Count up the lines below containing the word "after", and give the result with no other words.

*** INFORMATION ***

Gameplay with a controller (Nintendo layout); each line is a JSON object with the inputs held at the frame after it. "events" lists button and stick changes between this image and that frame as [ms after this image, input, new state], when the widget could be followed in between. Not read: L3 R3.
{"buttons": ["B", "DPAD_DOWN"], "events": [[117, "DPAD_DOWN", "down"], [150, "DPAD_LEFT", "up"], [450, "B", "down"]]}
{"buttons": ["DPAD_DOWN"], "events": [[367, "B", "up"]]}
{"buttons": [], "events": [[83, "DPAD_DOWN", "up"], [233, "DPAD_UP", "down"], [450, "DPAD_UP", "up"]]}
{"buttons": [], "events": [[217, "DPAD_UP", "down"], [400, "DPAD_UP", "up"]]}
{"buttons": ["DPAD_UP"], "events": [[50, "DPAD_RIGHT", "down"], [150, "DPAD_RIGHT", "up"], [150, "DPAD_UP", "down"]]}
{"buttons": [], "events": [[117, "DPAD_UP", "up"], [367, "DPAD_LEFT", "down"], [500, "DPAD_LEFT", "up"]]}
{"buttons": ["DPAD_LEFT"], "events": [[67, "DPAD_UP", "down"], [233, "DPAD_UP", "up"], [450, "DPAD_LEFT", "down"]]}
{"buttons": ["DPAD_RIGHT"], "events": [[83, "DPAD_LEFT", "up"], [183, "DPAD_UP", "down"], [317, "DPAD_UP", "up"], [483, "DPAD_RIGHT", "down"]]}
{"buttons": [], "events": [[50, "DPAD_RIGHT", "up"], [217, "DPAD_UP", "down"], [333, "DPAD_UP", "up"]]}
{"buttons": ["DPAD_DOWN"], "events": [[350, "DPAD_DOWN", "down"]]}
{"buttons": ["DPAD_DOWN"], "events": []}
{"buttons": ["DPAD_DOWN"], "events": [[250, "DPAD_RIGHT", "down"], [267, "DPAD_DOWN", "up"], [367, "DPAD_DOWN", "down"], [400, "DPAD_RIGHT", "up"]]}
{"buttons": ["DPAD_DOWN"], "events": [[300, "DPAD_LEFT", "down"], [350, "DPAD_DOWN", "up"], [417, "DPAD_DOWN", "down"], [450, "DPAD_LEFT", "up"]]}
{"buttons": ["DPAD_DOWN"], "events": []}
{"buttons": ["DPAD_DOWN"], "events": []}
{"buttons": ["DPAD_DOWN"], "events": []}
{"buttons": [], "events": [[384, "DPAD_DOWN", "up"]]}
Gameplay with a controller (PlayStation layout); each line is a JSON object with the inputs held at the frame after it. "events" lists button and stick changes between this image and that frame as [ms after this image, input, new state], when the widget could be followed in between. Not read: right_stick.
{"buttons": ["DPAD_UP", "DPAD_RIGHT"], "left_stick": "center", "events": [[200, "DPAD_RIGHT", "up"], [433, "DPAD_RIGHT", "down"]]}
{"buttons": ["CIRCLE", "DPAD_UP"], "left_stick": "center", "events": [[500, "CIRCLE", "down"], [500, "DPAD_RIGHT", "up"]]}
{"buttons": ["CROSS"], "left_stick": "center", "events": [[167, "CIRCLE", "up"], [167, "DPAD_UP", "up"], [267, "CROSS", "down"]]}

*** End of INFORMATION ***

- PROBLEM SOLUTION: 2